Relevance of text type and gendre detection in translation.
Translation strategies according to text type. Segmentation and translation unit.
Quotes
Sager 97:30 Text types have evolved as patterns of messages for specific communicative situations. When we write a message we first think of the text type that is suitable for the occassion and the content, and formulate our text accordingly. Regular repetitions of messages in particular circumstances have created expectations of recognisable structural and rethorical features which condition our modes of reading a message. When we receive a message, we first think of the text because it permits us to tune in to the appropriate mode of reception.
Sager 97:31 Translation studies have accepted the need for analysing text types. Neubert (1985:125) offers an interesting definition of text type by calling them "socially effective, efficient, and appropriate moulds into which the linguistic material available in the system of a language is recast". Wilss (1977:135-9) surveyed the role that text types have increasingly been playing in translation theory, but also concluded that text types were mainly studied in order to determine translation methods or degrees of translatability.

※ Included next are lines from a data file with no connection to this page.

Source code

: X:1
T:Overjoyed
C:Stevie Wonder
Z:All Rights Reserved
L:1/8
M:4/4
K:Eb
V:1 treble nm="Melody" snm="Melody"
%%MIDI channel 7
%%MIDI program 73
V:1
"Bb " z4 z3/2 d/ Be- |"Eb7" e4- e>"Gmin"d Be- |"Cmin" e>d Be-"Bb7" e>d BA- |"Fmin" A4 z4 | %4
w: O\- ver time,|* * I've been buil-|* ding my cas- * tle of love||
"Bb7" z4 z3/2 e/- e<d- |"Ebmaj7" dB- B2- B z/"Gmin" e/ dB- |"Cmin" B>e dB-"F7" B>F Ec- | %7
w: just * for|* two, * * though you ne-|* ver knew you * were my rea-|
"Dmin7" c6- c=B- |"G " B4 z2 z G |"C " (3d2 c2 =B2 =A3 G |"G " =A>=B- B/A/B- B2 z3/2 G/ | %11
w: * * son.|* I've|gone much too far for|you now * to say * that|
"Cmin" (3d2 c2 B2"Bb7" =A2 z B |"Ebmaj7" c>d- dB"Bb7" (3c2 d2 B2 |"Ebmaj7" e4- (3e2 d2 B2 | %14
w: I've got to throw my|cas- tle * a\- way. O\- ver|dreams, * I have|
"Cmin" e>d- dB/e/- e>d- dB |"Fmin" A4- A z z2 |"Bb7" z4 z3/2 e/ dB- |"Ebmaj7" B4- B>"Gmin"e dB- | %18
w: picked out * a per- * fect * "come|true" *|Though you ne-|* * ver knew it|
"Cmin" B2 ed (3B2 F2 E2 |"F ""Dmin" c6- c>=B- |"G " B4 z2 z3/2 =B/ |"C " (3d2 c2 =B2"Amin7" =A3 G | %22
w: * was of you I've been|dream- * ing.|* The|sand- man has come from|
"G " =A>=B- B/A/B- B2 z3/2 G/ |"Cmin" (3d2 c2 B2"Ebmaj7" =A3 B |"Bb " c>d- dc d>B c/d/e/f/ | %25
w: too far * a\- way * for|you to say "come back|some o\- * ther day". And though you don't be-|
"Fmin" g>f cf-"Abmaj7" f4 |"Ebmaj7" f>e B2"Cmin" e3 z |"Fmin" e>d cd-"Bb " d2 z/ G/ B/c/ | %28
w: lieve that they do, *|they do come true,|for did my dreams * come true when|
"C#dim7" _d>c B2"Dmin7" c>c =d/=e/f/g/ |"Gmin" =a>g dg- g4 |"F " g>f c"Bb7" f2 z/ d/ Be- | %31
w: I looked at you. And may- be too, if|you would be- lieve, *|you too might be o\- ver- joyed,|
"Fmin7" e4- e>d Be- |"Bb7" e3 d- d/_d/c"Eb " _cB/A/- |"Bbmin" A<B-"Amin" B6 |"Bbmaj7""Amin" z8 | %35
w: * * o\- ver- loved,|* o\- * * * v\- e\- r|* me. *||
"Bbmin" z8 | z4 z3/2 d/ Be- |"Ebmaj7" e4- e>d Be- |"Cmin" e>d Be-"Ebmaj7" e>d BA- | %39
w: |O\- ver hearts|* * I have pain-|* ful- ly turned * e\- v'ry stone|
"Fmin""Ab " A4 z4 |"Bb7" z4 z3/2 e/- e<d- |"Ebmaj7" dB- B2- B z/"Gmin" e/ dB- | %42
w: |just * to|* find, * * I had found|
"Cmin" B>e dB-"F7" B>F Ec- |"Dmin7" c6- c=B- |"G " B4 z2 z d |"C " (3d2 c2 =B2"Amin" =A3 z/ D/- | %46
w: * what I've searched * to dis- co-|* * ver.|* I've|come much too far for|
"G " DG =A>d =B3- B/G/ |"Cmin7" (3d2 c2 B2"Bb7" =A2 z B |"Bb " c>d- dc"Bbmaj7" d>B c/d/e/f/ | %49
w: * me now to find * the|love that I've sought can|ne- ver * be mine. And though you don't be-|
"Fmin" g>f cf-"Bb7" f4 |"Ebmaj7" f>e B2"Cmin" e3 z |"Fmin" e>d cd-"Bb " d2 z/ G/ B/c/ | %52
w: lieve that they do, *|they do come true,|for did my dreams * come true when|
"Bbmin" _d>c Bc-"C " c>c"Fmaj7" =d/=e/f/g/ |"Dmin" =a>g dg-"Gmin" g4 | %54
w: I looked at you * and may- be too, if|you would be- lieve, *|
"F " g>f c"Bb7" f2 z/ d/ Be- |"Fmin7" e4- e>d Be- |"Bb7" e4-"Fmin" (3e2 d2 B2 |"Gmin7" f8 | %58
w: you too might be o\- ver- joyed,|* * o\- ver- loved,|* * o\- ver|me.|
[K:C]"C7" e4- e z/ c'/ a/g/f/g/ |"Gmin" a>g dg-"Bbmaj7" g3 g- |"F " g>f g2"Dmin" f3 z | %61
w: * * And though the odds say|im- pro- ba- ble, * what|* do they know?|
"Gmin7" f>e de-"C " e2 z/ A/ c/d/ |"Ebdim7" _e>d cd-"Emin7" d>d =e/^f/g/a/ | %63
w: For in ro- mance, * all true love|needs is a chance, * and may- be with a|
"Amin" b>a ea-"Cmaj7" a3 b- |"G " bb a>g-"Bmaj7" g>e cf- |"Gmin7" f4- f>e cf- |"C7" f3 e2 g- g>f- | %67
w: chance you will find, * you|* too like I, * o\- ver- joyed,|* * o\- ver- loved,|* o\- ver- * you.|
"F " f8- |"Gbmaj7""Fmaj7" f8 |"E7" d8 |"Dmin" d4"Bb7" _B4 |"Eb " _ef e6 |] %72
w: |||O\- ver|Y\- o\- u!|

Trosborg 97:i Since Catford (65:83), the desire to have a framework of categories for the classificatio of varieties or "sub-languages" within a language has been acknowledged. Genre analysis has been concerned with establishing characteristics of particular types of text, but whereas the concepts of genre hava a long tradition in literary studies, interest in the analysis of non-literary genres is of more recent date (eg Swales 1990, Bhatia 1993).
The book attempts to demonstrate the value of text typology for translation purposes, emphasizing the importance of genre analysis, analysis of communicative functions and text types in a broad sense as a means of studying spoken and written discourse. Sonnets, sagas, fairy tales, novels and feature films, sermons, political speeches, international treaties, instruction leaflets, business letters, academic lectures, academic articles, medical research articles, technical brochures and legal documents are but some of the texts treated in this volume. It is argued that text typology involving genre analysis can help the translator develop strategies that facilitate his/her work and provide awarness of various options as well as constraints. In this book, text type is used in a broad sense to refer to any distinct type of text and the notion includes genre.
This book addresses the central question of In what ways are translations affected by text types? To what extent and in what areas are text types identical across languages?